The largest creatures to ever walk the Earth were the long-necked, long-tailed dinosaurs known as the sauropods. These vegetarians had by far the longest necks of any known animal. The dinosaurs' necks reached up to 50 feet (15 meters) in length, six times longer than that of the current world-record holder, the giraffe, and at least five times longer than those of any other animal that has lived on land.

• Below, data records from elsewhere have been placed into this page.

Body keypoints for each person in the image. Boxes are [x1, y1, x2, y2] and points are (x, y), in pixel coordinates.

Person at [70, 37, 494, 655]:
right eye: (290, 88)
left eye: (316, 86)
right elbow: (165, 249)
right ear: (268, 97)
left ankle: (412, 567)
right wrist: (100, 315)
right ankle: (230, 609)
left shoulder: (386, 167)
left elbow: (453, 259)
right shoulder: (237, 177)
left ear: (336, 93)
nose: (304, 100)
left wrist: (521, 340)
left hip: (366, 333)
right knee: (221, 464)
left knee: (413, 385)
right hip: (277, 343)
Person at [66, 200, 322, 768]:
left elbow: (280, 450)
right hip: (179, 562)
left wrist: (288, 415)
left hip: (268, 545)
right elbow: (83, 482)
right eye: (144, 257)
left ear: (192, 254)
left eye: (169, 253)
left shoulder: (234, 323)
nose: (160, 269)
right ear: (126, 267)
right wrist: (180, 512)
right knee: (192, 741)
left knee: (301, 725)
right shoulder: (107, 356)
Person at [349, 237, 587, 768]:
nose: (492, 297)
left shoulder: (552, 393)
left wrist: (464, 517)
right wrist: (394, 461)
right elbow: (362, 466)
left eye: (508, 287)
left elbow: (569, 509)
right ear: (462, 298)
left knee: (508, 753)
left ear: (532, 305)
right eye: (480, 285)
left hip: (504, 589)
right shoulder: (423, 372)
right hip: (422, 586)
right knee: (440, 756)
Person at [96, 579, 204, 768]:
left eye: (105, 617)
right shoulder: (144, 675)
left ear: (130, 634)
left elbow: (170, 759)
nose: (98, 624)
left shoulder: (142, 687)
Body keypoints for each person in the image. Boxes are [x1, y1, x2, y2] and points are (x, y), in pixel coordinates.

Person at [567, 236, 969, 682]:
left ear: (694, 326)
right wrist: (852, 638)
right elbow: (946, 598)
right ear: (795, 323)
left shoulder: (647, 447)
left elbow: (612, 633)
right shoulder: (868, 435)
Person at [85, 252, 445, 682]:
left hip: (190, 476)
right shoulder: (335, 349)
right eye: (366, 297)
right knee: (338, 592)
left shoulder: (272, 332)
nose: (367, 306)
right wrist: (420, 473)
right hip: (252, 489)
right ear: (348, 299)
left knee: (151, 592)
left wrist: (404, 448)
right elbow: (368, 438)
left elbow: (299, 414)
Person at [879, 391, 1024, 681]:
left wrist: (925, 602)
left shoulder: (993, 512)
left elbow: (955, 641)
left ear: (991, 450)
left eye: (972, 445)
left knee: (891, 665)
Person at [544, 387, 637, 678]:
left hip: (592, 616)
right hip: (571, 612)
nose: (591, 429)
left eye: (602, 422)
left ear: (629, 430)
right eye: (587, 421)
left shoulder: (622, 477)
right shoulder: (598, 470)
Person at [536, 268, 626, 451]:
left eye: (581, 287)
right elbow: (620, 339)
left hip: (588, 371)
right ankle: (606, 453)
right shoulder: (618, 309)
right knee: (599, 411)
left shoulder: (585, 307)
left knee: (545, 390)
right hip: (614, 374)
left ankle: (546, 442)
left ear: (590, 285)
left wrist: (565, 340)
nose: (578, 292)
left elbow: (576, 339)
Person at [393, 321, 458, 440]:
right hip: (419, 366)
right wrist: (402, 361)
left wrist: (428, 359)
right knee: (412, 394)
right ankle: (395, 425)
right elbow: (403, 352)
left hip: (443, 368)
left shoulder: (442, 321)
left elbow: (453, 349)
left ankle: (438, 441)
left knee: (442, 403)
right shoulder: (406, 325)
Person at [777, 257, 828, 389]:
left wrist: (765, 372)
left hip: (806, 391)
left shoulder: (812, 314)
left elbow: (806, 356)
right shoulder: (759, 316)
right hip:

"They were really stupidly, absurdly oversized," said researcher Michael Taylor, a vertebrate paleontologist at the University of Bristol in England. "In our feeble, modern world, we're used to thinking of elephants as big, but sauropods reached 10 times the size elephants do. They were the size of walking whales."

Amazing Necks

To find out how sauropod necks could get so long, scientists analyzed other long-necked creatures and compared sauropod anatomy with that of the dinosaurs' nearest living relatives, the birds and crocodilians.

"Extinct animals — and living animals, too, for that matter — are much more amazing than we realize," Taylor told LiveScience. "Time and again, people have proposed limits to possible animal sizes, like the five-meter (16-foot) wingspan that was supposed to be the limit for flying animals. And time and again, they've been blown away. We now know of flying pterosaurs with 10-meter (33-foot) wingspans. And these extremes are achieved by a startling array of anatomical innovations.

Among living animals, adult bull giraffes have the longest necks, capable of reaching about 8 feet (2.4 m) long. No other living creature exceeds half this length. For instance, ostriches typically have necks only about 3 feet (1 m) long.